**REQUIREMENT**
Leaving out the pictures, output each record exactly as it stands.

**INFORMATION GIVEN**
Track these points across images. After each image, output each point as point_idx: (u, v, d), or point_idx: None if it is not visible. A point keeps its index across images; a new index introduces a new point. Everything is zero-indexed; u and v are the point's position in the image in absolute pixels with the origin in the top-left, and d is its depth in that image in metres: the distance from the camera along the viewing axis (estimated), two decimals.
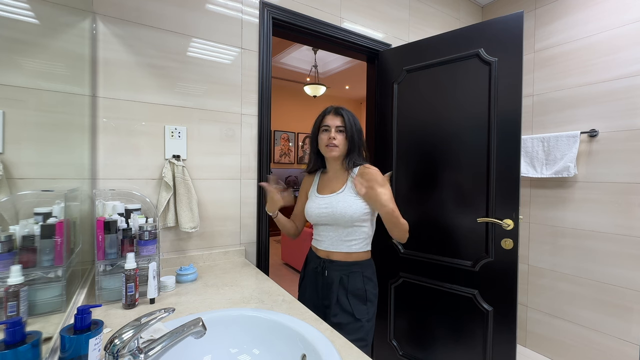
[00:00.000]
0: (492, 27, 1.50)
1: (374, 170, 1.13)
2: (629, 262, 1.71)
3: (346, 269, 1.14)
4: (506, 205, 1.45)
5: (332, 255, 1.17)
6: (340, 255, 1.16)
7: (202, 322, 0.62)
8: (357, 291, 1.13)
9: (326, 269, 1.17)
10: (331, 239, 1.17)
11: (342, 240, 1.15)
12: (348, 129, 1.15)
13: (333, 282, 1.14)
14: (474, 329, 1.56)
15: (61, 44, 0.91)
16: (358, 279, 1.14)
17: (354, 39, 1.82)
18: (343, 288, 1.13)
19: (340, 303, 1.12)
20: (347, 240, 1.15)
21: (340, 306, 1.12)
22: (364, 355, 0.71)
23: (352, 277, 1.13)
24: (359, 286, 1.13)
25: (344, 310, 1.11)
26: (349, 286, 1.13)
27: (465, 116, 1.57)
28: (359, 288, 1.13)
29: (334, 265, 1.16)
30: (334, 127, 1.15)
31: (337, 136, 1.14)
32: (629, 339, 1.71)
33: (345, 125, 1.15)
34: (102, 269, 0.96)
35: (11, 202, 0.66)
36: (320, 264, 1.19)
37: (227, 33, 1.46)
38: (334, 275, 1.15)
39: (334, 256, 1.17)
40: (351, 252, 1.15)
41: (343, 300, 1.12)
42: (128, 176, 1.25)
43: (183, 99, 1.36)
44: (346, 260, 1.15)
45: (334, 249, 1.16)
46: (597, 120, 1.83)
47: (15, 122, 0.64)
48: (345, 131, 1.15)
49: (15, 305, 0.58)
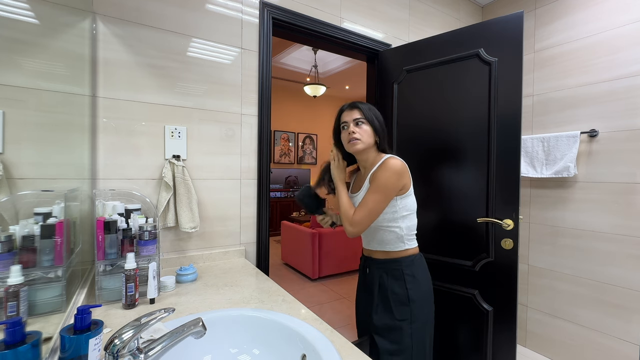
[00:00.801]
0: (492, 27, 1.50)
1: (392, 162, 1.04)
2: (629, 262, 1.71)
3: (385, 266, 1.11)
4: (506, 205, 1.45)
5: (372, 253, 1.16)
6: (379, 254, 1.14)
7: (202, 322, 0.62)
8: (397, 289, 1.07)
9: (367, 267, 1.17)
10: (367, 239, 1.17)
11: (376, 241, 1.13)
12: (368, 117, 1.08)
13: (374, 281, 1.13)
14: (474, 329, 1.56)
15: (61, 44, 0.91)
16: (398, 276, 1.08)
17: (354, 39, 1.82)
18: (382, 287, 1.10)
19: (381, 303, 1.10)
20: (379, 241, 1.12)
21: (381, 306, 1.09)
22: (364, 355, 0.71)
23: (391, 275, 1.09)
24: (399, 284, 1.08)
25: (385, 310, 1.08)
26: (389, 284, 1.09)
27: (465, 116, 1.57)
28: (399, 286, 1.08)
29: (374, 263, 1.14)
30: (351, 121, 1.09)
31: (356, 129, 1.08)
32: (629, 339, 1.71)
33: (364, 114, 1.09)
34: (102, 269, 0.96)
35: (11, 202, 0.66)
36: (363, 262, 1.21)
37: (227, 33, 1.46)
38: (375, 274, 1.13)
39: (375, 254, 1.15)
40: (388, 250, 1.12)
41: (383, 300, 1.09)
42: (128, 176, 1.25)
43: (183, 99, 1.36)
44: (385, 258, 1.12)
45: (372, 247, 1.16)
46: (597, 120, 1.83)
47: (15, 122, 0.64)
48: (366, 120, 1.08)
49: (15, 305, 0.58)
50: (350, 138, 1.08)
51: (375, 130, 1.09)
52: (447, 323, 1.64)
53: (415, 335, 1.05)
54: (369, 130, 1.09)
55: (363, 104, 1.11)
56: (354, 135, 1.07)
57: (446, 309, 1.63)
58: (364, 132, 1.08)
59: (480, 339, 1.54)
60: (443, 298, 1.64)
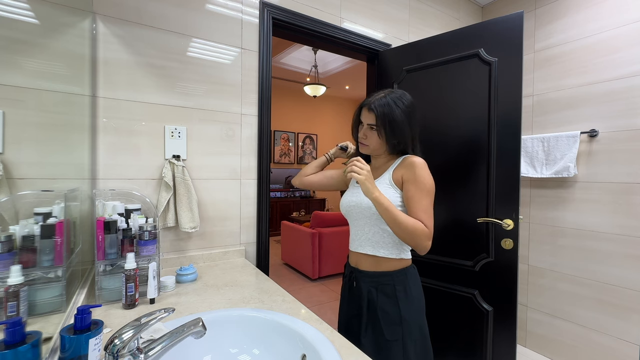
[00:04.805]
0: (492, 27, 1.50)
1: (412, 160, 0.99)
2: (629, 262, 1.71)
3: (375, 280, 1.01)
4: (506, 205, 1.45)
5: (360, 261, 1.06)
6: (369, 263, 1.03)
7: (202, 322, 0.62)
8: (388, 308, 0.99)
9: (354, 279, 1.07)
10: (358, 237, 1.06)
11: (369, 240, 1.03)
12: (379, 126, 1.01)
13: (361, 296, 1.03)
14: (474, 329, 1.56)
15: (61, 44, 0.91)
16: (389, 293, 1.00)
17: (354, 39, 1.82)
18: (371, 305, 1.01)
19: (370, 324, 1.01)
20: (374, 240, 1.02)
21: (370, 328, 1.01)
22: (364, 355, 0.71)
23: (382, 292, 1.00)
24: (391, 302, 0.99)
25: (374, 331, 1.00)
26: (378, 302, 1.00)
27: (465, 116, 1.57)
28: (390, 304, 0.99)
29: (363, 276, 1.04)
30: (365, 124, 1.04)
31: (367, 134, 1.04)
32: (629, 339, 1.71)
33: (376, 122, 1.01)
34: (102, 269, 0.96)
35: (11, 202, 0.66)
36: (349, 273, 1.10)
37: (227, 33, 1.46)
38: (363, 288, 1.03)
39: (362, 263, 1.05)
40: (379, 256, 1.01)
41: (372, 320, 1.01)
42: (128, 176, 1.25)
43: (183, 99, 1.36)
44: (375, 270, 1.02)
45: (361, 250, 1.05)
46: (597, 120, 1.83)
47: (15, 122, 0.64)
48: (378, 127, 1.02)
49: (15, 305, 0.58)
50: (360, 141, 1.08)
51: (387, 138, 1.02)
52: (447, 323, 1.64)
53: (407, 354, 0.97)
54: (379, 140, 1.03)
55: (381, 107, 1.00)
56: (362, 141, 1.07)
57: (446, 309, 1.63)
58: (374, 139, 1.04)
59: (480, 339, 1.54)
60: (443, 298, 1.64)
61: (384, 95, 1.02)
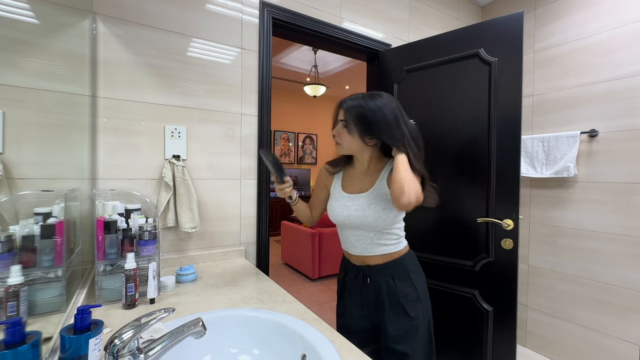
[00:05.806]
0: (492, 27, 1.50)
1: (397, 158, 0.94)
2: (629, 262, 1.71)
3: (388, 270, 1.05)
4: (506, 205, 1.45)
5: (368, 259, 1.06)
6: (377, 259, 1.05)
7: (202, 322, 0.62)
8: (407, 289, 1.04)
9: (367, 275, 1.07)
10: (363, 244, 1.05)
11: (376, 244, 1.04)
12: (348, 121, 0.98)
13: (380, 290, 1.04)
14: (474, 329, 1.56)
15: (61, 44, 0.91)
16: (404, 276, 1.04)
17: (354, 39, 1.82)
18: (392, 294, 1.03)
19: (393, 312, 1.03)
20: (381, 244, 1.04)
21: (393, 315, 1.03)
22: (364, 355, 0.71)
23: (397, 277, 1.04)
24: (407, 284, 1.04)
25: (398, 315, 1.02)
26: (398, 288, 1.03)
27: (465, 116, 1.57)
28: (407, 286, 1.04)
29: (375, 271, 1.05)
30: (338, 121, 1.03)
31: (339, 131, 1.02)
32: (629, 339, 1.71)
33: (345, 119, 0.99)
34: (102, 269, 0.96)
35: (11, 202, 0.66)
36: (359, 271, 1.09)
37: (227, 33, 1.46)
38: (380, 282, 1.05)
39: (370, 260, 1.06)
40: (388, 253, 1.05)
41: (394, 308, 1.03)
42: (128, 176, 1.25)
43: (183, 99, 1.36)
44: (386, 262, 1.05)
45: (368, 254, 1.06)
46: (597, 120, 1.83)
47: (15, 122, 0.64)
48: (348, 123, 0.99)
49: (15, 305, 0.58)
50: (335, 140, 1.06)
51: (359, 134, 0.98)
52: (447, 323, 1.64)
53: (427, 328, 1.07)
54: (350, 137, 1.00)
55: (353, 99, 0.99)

**SOLUTION TO THE PROBLEM**
Track these points across images. After each image, output each point as point_idx: (u, v, d), or point_idx: None if it is not visible. A point keeps its index across images; a new index introduces a new point. Everything is zero-indexed; u and v are the point's position in the image in absolute pixels with the origin in the top-left, and d is its depth in that image in metres: the distance from the camera along the viewing axis (estimated), two decimals.
[00:00.000]
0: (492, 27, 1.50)
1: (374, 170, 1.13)
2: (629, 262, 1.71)
3: (346, 269, 1.14)
4: (506, 205, 1.45)
5: (332, 255, 1.17)
6: (340, 255, 1.16)
7: (202, 322, 0.62)
8: (357, 291, 1.13)
9: (326, 269, 1.17)
10: (331, 239, 1.17)
11: (342, 240, 1.15)
12: (348, 129, 1.15)
13: (333, 282, 1.14)
14: (474, 329, 1.56)
15: (61, 44, 0.91)
16: (358, 279, 1.14)
17: (354, 39, 1.82)
18: (343, 288, 1.13)
19: (340, 303, 1.12)
20: (347, 240, 1.15)
21: (340, 306, 1.12)
22: (364, 355, 0.71)
23: (352, 277, 1.13)
24: (359, 286, 1.13)
25: (344, 310, 1.11)
26: (349, 286, 1.13)
27: (465, 116, 1.57)
28: (359, 288, 1.13)
29: (334, 265, 1.16)
30: (334, 127, 1.15)
31: (337, 136, 1.14)
32: (629, 339, 1.71)
33: (345, 125, 1.15)
34: (102, 269, 0.96)
35: (11, 202, 0.66)
36: (320, 264, 1.19)
37: (227, 33, 1.46)
38: (334, 275, 1.15)
39: (334, 256, 1.17)
40: (351, 252, 1.15)
41: (343, 300, 1.12)
42: (128, 176, 1.25)
43: (183, 99, 1.36)
44: (346, 260, 1.15)
45: (334, 249, 1.16)
46: (597, 120, 1.83)
47: (15, 122, 0.64)
48: (345, 131, 1.15)
49: (15, 305, 0.58)
[00:00.801]
0: (492, 27, 1.50)
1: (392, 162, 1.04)
2: (629, 262, 1.71)
3: (385, 266, 1.11)
4: (506, 205, 1.45)
5: (372, 253, 1.16)
6: (379, 254, 1.14)
7: (202, 322, 0.62)
8: (397, 289, 1.07)
9: (367, 267, 1.17)
10: (367, 239, 1.17)
11: (376, 241, 1.13)
12: (368, 117, 1.08)
13: (374, 281, 1.13)
14: (474, 329, 1.56)
15: (61, 44, 0.91)
16: (398, 276, 1.08)
17: (354, 39, 1.82)
18: (382, 287, 1.10)
19: (381, 303, 1.10)
20: (379, 241, 1.12)
21: (381, 306, 1.09)
22: (364, 355, 0.71)
23: (391, 275, 1.09)
24: (399, 284, 1.08)
25: (385, 310, 1.08)
26: (389, 284, 1.09)
27: (465, 116, 1.57)
28: (399, 286, 1.08)
29: (374, 263, 1.14)
30: (351, 121, 1.09)
31: (356, 129, 1.08)
32: (629, 339, 1.71)
33: (364, 114, 1.09)
34: (102, 269, 0.96)
35: (11, 202, 0.66)
36: (363, 262, 1.21)
37: (227, 33, 1.46)
38: (375, 274, 1.13)
39: (375, 254, 1.15)
40: (388, 250, 1.12)
41: (383, 300, 1.09)
42: (128, 176, 1.25)
43: (183, 99, 1.36)
44: (385, 258, 1.12)
45: (372, 247, 1.16)
46: (597, 120, 1.83)
47: (15, 122, 0.64)
48: (366, 120, 1.08)
49: (15, 305, 0.58)
50: (350, 138, 1.08)
51: (375, 130, 1.09)
52: (447, 323, 1.64)
53: (415, 335, 1.05)
54: (369, 130, 1.09)
55: (363, 104, 1.11)
56: (354, 135, 1.07)
57: (446, 309, 1.63)
58: (364, 132, 1.08)
59: (480, 339, 1.54)
60: (443, 298, 1.64)
[00:04.805]
0: (492, 27, 1.50)
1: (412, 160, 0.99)
2: (629, 262, 1.71)
3: (375, 280, 1.01)
4: (506, 205, 1.45)
5: (360, 261, 1.06)
6: (369, 263, 1.03)
7: (202, 322, 0.62)
8: (388, 308, 0.99)
9: (354, 279, 1.07)
10: (358, 237, 1.06)
11: (369, 240, 1.03)
12: (379, 126, 1.01)
13: (361, 296, 1.03)
14: (474, 329, 1.56)
15: (61, 44, 0.91)
16: (389, 293, 1.00)
17: (354, 39, 1.82)
18: (371, 305, 1.01)
19: (370, 324, 1.01)
20: (374, 240, 1.02)
21: (370, 328, 1.01)
22: (364, 355, 0.71)
23: (382, 292, 1.00)
24: (391, 302, 0.99)
25: (374, 331, 1.00)
26: (378, 302, 1.00)
27: (465, 116, 1.57)
28: (390, 304, 0.99)
29: (363, 276, 1.04)
30: (365, 124, 1.04)
31: (367, 134, 1.04)
32: (629, 339, 1.71)
33: (376, 122, 1.01)
34: (102, 269, 0.96)
35: (11, 202, 0.66)
36: (349, 273, 1.10)
37: (227, 33, 1.46)
38: (363, 288, 1.03)
39: (362, 263, 1.05)
40: (379, 256, 1.01)
41: (372, 320, 1.01)
42: (128, 176, 1.25)
43: (183, 99, 1.36)
44: (375, 270, 1.02)
45: (361, 250, 1.05)
46: (597, 120, 1.83)
47: (15, 122, 0.64)
48: (378, 127, 1.02)
49: (15, 305, 0.58)
50: (360, 141, 1.08)
51: (387, 138, 1.02)
52: (447, 323, 1.64)
53: (407, 354, 0.97)
54: (379, 140, 1.03)
55: (381, 107, 1.00)
56: (362, 141, 1.07)
57: (446, 309, 1.63)
58: (374, 139, 1.04)
59: (480, 339, 1.54)
60: (443, 298, 1.64)
61: (384, 95, 1.02)
[00:05.806]
0: (492, 27, 1.50)
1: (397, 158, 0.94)
2: (629, 262, 1.71)
3: (388, 270, 1.05)
4: (506, 205, 1.45)
5: (368, 259, 1.06)
6: (377, 259, 1.05)
7: (202, 322, 0.62)
8: (407, 289, 1.04)
9: (367, 275, 1.07)
10: (363, 244, 1.05)
11: (376, 244, 1.04)
12: (348, 121, 0.98)
13: (380, 290, 1.04)
14: (474, 329, 1.56)
15: (61, 44, 0.91)
16: (404, 276, 1.04)
17: (354, 39, 1.82)
18: (392, 294, 1.03)
19: (393, 312, 1.03)
20: (381, 244, 1.04)
21: (393, 315, 1.03)
22: (364, 355, 0.71)
23: (397, 277, 1.04)
24: (407, 284, 1.04)
25: (398, 315, 1.02)
26: (398, 288, 1.03)
27: (465, 116, 1.57)
28: (407, 286, 1.04)
29: (375, 271, 1.05)
30: (338, 121, 1.03)
31: (339, 131, 1.02)
32: (629, 339, 1.71)
33: (345, 119, 0.99)
34: (102, 269, 0.96)
35: (11, 202, 0.66)
36: (359, 271, 1.09)
37: (227, 33, 1.46)
38: (380, 282, 1.05)
39: (370, 260, 1.06)
40: (388, 253, 1.05)
41: (394, 308, 1.03)
42: (128, 176, 1.25)
43: (183, 99, 1.36)
44: (386, 262, 1.05)
45: (368, 254, 1.06)
46: (597, 120, 1.83)
47: (15, 122, 0.64)
48: (348, 123, 0.99)
49: (15, 305, 0.58)
50: (335, 140, 1.06)
51: (359, 134, 0.98)
52: (447, 323, 1.64)
53: (427, 328, 1.07)
54: (350, 137, 1.00)
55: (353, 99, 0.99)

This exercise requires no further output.